**WHAT NEEDS TO BE DONE**
Keep to one stretch of the data below, the lines from the one with "left shoulder: (288, 217, 11)" up to and including the one with "right elbow: (618, 241, -19)", and return that stretch exactly.

**DATA FOR ANALYSIS**
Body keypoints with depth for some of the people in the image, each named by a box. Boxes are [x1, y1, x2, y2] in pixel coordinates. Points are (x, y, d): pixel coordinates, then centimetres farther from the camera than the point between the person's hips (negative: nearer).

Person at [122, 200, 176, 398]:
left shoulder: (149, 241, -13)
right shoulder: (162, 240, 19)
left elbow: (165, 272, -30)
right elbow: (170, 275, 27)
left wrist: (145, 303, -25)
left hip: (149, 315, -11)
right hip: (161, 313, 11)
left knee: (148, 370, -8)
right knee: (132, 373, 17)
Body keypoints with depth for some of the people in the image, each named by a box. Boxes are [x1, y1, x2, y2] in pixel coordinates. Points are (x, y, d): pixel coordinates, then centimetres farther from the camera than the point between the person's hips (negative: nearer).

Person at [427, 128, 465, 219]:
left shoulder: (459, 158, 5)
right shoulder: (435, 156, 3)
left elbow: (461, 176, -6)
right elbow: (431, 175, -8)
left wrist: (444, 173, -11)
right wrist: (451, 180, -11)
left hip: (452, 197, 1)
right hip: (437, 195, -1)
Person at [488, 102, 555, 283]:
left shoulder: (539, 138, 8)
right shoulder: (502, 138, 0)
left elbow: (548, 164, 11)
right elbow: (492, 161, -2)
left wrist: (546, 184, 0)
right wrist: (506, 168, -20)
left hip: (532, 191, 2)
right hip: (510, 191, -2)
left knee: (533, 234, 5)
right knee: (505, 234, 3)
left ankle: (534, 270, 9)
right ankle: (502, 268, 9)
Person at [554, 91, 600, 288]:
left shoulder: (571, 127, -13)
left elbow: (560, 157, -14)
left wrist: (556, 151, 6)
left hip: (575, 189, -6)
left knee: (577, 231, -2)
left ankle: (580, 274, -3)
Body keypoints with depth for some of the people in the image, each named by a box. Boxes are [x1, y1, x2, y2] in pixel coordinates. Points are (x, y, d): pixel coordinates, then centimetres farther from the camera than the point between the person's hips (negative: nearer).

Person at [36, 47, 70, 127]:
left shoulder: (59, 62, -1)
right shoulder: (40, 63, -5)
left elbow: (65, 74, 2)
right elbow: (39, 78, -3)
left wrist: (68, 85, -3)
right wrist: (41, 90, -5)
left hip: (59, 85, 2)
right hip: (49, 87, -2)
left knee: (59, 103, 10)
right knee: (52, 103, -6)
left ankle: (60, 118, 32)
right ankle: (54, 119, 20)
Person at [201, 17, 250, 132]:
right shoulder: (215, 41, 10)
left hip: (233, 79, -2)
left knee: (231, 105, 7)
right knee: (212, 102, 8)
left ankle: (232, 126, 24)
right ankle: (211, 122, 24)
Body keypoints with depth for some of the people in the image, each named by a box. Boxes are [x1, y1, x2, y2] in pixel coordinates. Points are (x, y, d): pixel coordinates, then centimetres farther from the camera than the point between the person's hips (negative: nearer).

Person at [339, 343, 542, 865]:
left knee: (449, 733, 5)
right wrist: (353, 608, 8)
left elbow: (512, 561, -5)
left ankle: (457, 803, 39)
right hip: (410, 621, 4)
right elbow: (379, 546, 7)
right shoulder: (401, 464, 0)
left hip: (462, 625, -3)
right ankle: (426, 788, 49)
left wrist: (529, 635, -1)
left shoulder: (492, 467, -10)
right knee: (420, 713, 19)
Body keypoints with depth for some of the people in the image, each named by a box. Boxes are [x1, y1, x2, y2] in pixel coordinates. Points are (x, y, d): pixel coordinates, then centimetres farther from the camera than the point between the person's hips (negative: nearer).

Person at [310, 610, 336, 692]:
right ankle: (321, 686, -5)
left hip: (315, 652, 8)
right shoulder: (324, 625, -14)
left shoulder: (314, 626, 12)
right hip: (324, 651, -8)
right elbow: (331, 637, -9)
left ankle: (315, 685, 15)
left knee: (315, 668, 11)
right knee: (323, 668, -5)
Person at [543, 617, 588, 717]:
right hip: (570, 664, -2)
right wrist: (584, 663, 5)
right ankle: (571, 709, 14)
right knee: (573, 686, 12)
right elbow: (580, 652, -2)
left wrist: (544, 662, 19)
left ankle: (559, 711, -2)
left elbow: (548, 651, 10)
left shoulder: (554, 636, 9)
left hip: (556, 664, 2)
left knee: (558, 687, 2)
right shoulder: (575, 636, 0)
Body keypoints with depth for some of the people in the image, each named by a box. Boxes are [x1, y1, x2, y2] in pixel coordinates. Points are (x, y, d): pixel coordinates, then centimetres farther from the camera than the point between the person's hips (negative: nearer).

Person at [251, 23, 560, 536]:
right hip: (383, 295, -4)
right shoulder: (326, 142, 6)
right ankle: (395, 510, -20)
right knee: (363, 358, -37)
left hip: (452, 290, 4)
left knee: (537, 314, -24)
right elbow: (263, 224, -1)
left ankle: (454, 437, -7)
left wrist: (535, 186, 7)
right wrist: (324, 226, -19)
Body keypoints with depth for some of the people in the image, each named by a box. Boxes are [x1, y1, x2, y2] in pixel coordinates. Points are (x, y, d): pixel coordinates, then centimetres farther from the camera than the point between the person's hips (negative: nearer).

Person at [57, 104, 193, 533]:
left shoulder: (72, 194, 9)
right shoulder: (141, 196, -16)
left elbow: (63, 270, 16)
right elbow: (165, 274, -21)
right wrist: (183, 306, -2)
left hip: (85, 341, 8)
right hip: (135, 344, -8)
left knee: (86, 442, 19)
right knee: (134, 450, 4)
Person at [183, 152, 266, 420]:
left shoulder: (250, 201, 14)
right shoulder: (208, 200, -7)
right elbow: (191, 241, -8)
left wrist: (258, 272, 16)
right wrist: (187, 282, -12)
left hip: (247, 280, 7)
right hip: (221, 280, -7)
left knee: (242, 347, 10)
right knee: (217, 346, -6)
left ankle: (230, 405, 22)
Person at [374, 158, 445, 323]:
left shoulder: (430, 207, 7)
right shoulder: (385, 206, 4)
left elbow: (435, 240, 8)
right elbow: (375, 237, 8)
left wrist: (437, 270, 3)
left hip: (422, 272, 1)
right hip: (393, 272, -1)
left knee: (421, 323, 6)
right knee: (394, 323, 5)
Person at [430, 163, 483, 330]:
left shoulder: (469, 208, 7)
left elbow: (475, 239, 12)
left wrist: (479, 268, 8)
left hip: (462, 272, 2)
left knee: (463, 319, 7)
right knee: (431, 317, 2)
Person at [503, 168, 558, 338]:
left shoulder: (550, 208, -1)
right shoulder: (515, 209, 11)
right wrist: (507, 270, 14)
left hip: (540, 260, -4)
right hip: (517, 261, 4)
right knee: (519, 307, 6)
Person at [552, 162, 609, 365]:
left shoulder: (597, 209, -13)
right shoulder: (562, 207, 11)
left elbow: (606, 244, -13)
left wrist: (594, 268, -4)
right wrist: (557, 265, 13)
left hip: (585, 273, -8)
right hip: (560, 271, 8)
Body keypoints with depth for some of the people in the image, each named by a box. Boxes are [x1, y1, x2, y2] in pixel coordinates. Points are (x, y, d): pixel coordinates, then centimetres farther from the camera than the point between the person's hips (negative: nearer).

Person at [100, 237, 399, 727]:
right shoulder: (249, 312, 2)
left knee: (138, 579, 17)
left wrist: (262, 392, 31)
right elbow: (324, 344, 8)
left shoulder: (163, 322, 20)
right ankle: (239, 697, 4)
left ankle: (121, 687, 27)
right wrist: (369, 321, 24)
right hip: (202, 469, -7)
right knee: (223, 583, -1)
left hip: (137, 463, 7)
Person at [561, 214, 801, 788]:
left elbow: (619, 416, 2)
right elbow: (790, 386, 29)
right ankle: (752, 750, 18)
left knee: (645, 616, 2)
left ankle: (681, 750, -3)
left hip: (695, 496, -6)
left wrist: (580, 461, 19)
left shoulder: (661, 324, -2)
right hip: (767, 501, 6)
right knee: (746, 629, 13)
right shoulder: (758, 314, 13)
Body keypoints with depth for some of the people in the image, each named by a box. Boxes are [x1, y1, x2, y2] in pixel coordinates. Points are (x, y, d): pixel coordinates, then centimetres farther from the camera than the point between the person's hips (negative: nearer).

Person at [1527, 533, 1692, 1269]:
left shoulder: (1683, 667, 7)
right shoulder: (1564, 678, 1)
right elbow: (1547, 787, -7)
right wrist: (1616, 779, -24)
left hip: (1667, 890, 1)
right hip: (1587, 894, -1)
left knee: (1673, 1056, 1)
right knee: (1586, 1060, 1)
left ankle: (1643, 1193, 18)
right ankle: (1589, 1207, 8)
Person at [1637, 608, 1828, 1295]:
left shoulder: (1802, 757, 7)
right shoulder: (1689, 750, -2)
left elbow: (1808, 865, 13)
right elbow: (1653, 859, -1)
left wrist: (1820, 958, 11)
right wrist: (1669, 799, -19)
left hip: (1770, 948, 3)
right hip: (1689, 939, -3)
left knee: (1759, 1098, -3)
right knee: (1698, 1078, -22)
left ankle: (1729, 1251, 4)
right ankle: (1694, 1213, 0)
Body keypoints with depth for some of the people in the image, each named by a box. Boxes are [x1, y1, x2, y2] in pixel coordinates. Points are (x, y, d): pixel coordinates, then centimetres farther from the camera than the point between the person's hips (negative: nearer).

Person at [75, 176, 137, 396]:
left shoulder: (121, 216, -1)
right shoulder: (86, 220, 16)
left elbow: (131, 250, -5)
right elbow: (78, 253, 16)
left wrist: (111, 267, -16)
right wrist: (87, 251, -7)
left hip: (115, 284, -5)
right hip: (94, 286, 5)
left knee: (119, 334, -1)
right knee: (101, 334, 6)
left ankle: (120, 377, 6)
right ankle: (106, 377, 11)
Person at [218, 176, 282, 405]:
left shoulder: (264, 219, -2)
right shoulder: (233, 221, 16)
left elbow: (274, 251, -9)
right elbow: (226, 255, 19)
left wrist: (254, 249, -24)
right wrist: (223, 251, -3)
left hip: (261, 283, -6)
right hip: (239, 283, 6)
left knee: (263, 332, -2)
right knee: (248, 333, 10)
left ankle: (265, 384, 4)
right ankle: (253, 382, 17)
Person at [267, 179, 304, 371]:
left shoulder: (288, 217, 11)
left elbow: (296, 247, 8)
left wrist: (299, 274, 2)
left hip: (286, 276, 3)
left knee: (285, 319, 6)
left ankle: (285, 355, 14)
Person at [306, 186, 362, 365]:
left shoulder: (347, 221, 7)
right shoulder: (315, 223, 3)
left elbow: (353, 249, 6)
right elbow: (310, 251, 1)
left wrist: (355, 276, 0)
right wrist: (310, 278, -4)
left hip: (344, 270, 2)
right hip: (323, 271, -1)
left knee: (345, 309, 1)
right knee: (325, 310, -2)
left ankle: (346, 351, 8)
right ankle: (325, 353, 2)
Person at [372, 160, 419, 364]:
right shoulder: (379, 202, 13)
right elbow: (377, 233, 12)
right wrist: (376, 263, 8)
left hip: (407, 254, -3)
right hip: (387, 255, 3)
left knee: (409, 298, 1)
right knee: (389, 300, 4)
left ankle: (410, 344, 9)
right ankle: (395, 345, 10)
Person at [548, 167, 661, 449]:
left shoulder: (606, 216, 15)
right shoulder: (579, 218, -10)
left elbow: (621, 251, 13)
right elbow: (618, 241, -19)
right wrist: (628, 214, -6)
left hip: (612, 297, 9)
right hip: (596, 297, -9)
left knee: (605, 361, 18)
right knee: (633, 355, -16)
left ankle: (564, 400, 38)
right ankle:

**WRITTEN ANSWER**
left shoulder: (288, 217, 11)
left elbow: (296, 247, 8)
left wrist: (299, 274, 2)
left hip: (286, 276, 3)
left knee: (285, 319, 6)
left ankle: (285, 355, 14)
Person at [306, 186, 362, 365]:
left shoulder: (347, 221, 7)
right shoulder: (315, 223, 3)
left elbow: (353, 249, 6)
right elbow: (310, 251, 1)
left wrist: (355, 276, 0)
right wrist: (310, 278, -4)
left hip: (344, 270, 2)
right hip: (323, 271, -1)
left knee: (345, 309, 1)
right knee: (325, 310, -2)
left ankle: (346, 351, 8)
right ankle: (325, 353, 2)
Person at [372, 160, 419, 364]:
right shoulder: (379, 202, 13)
right elbow: (377, 233, 12)
right wrist: (376, 263, 8)
left hip: (407, 254, -3)
right hip: (387, 255, 3)
left knee: (409, 298, 1)
right knee: (389, 300, 4)
left ankle: (410, 344, 9)
right ankle: (395, 345, 10)
Person at [548, 167, 661, 449]:
left shoulder: (606, 216, 15)
right shoulder: (579, 218, -10)
left elbow: (621, 251, 13)
right elbow: (618, 241, -19)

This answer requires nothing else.